▶ TASKS TO COMPLETE:
1 – From the school district news excerpt, list each proposed use for the land north of Monticello High School.
2 – Resume the school district news excerpt with new writing that follows on from its final sentence.

▶ SOURCE EXCERPT:
In early January, the UHSAA announced that each student athlete can bring up to four guests into games as long as the crowd does not exceed 25 percent of the venue capacity. At the same time, the Association is forbidding the creation of student sections, formal or informal.
Implementation of the policy at school activities at Monticello and San Juan high schools has seen the district limit entry into the game to family members, with some flexibility for elderly acquaintances who are “like grandparents.”
The district’s limiting the entrants to family members is an effort to prevent the creation of student sections.
The school board also heard a proposal for the use of land located just north of Monticello High School.
This summer, the district leveled an old, district-owned home just north of the LDS seminary building. The proposed use for the land includes use of an available shed, the creation of a greenhouse and garden area, and additional parking.

Source records
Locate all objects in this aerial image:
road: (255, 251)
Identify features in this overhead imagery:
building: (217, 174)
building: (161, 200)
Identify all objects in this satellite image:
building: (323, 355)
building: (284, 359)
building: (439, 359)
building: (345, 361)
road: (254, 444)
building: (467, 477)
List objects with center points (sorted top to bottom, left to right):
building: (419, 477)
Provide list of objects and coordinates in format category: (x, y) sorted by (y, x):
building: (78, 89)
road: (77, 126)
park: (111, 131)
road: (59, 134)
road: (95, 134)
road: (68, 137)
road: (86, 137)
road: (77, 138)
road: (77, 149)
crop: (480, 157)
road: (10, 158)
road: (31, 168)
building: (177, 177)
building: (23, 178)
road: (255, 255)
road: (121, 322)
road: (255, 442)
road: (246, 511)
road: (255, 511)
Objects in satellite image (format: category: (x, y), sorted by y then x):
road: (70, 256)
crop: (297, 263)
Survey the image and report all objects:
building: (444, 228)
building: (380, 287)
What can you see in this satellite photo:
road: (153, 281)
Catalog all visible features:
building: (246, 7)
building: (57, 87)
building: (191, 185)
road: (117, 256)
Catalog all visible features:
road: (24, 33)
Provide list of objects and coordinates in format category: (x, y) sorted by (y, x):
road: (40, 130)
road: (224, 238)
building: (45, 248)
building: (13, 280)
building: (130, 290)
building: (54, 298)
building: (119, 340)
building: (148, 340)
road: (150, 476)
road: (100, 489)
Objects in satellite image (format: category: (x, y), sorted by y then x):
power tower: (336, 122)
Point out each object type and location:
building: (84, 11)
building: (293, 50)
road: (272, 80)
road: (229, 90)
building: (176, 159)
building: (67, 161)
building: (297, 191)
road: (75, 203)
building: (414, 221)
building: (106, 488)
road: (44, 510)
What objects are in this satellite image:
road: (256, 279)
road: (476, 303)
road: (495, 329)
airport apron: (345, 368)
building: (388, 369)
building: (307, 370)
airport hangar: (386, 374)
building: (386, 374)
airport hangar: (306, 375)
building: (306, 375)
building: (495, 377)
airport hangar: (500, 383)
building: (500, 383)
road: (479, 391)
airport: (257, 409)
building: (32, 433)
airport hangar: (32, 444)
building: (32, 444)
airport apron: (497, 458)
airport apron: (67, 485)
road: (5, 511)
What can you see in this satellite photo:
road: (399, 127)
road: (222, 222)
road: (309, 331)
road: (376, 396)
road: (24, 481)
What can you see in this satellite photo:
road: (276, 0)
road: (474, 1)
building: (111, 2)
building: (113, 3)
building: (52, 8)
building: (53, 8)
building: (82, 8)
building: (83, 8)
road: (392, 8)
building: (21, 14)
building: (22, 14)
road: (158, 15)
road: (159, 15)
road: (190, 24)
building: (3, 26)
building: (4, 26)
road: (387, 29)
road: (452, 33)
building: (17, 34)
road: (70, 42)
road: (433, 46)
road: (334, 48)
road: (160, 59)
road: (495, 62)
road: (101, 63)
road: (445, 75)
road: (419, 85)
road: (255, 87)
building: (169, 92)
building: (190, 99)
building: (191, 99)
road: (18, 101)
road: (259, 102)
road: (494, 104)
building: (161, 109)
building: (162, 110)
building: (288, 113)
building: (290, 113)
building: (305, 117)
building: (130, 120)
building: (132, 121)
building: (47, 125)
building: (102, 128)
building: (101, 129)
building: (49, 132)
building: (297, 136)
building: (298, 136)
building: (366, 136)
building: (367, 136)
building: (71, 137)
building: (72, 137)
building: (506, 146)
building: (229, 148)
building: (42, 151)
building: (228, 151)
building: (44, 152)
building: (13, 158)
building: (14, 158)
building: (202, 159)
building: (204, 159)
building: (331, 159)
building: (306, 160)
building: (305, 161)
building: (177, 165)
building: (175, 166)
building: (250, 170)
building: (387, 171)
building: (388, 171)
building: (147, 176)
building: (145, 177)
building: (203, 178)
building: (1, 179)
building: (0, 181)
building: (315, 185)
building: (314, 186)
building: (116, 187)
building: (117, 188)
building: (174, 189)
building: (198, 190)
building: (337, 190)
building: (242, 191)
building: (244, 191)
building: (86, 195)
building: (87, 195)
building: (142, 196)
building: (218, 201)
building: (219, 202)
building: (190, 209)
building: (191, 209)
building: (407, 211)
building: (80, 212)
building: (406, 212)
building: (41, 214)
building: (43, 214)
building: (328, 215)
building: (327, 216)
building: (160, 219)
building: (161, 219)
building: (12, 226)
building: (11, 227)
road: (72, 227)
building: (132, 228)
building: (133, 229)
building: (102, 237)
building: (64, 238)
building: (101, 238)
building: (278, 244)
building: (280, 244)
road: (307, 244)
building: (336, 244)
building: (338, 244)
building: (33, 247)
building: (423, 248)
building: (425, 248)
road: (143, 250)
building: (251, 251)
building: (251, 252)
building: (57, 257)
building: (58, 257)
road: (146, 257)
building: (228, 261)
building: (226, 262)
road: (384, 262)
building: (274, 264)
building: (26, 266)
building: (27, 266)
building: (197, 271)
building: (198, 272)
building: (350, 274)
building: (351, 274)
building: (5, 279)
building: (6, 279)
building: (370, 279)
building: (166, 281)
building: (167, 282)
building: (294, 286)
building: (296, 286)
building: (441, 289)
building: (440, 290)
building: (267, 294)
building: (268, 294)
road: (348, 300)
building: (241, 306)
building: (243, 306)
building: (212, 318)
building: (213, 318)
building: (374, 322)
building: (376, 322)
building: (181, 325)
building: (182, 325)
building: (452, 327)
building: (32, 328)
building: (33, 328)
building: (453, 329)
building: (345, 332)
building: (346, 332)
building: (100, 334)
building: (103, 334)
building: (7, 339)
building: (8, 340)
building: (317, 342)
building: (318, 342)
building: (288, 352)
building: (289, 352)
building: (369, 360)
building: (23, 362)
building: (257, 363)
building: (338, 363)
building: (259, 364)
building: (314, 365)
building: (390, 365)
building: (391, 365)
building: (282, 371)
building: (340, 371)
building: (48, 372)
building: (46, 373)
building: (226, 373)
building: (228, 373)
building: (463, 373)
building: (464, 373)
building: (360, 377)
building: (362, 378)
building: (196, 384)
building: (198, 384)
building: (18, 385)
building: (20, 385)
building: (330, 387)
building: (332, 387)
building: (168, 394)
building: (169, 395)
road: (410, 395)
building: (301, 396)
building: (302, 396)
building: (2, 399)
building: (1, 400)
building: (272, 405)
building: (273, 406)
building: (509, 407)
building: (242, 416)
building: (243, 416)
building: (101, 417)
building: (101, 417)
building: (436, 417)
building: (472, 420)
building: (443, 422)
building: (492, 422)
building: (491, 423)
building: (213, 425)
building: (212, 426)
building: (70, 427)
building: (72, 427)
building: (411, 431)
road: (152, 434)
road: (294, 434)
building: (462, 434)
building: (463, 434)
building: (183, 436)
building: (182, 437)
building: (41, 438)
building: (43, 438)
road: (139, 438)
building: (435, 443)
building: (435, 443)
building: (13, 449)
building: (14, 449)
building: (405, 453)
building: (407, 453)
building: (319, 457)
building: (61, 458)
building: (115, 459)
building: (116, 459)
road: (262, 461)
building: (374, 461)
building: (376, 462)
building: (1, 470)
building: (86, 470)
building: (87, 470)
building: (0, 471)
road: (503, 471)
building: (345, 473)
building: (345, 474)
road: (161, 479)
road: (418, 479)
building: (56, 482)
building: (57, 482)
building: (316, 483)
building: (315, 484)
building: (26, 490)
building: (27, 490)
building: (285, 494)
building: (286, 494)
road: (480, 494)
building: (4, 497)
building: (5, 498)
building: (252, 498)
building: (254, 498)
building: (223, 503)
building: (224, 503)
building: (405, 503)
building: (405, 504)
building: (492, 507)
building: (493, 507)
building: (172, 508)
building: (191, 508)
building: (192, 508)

▶ RESPONSES IN ORDER:
1 –
- Use of an available shed
- A greenhouse and garden area
- Additional parking

2 –
District Career and Technical Education (CTE) Director Kit Mantz explained the old shed on the property is structurally sound. Mantz says the building needs electricity, water and heat, but these utilities should be easily accessible.
Monument Valley, Whitehorse, and San Juan high schools all have greenhouses. Mantz says the cost to build the greenhouse is about $40,000 and added that grants may be available to help cover the cost.
The board did not vote to approve the project at the January meeting, asking for more details about the ongoing cost associated with utilities.